▸ WHAT TO DO
Transcribe every line of text in the listing below without any changes, and leave the picture markers out of your answer.

Dataset entries:

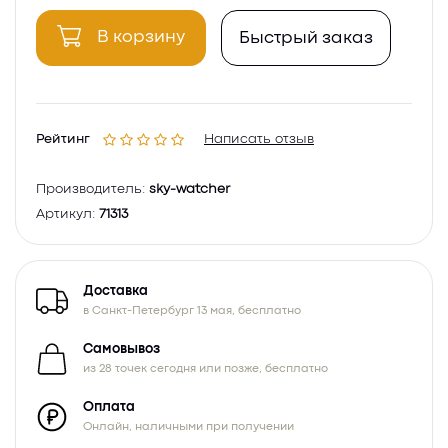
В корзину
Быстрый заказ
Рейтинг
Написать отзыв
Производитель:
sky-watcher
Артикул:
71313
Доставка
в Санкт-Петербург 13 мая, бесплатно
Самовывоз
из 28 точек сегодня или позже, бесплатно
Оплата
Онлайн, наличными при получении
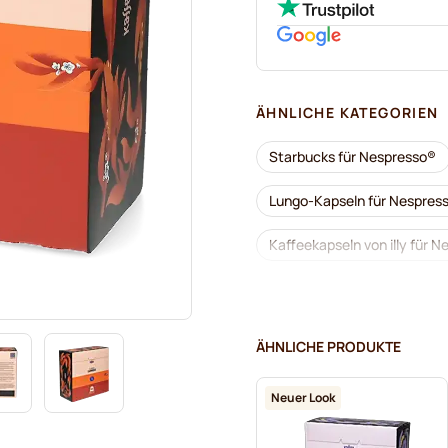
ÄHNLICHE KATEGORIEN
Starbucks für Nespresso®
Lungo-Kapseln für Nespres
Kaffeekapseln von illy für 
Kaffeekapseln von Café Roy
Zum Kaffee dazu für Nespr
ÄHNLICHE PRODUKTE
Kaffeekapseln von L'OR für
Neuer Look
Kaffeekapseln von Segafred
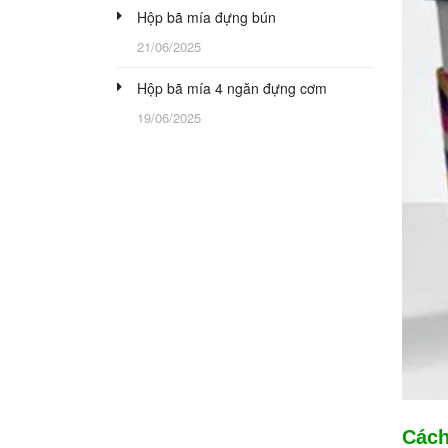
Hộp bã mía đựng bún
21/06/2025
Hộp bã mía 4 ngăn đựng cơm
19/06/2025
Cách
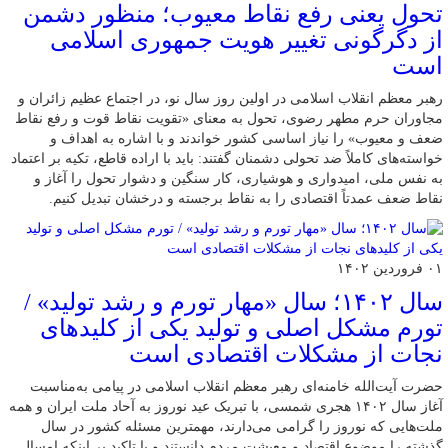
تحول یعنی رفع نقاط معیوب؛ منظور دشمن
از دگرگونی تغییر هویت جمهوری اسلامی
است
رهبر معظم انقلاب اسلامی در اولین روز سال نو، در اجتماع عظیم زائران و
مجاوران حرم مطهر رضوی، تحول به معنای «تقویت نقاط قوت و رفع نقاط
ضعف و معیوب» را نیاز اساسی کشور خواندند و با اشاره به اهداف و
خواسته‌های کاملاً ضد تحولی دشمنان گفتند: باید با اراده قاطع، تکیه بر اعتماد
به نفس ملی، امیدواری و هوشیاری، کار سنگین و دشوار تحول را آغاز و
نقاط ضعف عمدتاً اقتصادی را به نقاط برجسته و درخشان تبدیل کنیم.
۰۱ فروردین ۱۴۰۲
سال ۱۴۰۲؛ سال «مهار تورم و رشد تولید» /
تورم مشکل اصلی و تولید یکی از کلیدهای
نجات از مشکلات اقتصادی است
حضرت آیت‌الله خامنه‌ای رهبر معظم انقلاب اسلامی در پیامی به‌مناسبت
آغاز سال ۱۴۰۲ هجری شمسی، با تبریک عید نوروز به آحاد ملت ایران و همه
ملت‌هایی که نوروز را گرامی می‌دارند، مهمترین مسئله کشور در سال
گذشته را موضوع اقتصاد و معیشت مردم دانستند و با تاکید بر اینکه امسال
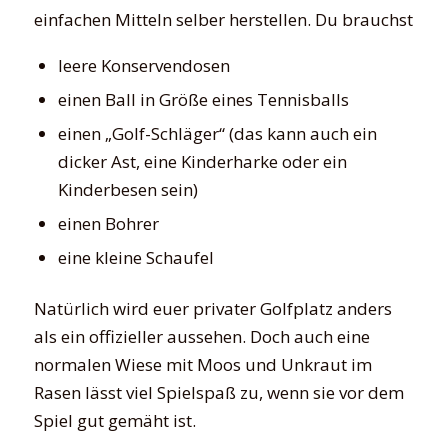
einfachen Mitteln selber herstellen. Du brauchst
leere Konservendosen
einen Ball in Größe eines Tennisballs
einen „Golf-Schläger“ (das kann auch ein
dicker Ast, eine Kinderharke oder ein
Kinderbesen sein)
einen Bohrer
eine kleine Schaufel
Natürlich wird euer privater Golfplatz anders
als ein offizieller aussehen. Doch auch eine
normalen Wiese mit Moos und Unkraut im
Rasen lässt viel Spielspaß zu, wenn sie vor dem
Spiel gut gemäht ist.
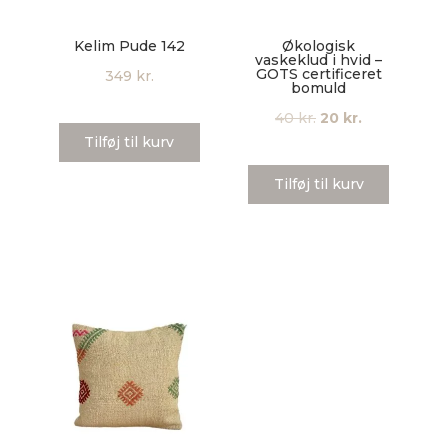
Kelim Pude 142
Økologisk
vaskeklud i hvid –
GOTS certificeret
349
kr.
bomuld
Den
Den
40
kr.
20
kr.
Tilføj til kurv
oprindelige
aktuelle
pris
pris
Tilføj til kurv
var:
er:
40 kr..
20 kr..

▸ SOLUTION TO THIS EXERCISE
В корзину
Быстрый заказ
Рейтинг
Написать отзыв
Производитель:
sky-watcher
Артикул:
71313
Доставка
в Санкт-Петербург 13 мая, бесплатно
Самовывоз
из 28 точек сегодня или позже, бесплатно
Оплата
Онлайн, наличными при получении
ÄHNLICHE KATEGORIEN
Starbucks für Nespresso®
Lungo-Kapseln für Nespres
Kaffeekapseln von illy für 
Kaffeekapseln von Café Roy
Zum Kaffee dazu für Nespr
ÄHNLICHE PRODUKTE
Kaffeekapseln von L'OR für
Neuer Look
Kaffeekapseln von Segafred
Hộp bã mía đựng bún
21/06/2025
Hộp bã mía 4 ngăn đựng cơm
19/06/2025
Cách
تحول یعنی رفع نقاط معیوب؛ منظور دشمن
از دگرگونی تغییر هویت جمهوری اسلامی
است
رهبر معظم انقلاب اسلامی در اولین روز سال نو، در اجتماع عظیم زائران و
مجاوران حرم مطهر رضوی، تحول به معنای «تقویت نقاط قوت و رفع نقاط
ضعف و معیوب» را نیاز اساسی کشور خواندند و با اشاره به اهداف و
خواسته‌های کاملاً ضد تحولی دشمنان گفتند: باید با اراده قاطع، تکیه بر اعتماد
به نفس ملی، امیدواری و هوشیاری، کار سنگین و دشوار تحول را آغاز و
نقاط ضعف عمدتاً اقتصادی را به نقاط برجسته و درخشان تبدیل کنیم.
۰۱ فروردین ۱۴۰۲
سال ۱۴۰۲؛ سال «مهار تورم و رشد تولید» /
تورم مشکل اصلی و تولید یکی از کلیدهای
نجات از مشکلات اقتصادی است
حضرت آیت‌الله خامنه‌ای رهبر معظم انقلاب اسلامی در پیامی به‌مناسبت
آغاز سال ۱۴۰۲ هجری شمسی، با تبریک عید نوروز به آحاد ملت ایران و همه
ملت‌هایی که نوروز را گرامی می‌دارند، مهمترین مسئله کشور در سال
گذشته را موضوع اقتصاد و معیشت مردم دانستند و با تاکید بر اینکه امسال
einfachen Mitteln selber herstellen. Du brauchst
leere Konservendosen
einen Ball in Größe eines Tennisballs
einen „Golf-Schläger“ (das kann auch ein
dicker Ast, eine Kinderharke oder ein
Kinderbesen sein)
einen Bohrer
eine kleine Schaufel
Natürlich wird euer privater Golfplatz anders
als ein offizieller aussehen. Doch auch eine
normalen Wiese mit Moos und Unkraut im
Rasen lässt viel Spielspaß zu, wenn sie vor dem
Spiel gut gemäht ist.
Kelim Pude 142
Økologisk
vaskeklud i hvid –
GOTS certificeret
349
kr.
bomuld
Den
Den
40
kr.
20
kr.
Tilføj til kurv
oprindelige
aktuelle
pris
pris
Tilføj til kurv
var:
er:
40 kr..
20 kr..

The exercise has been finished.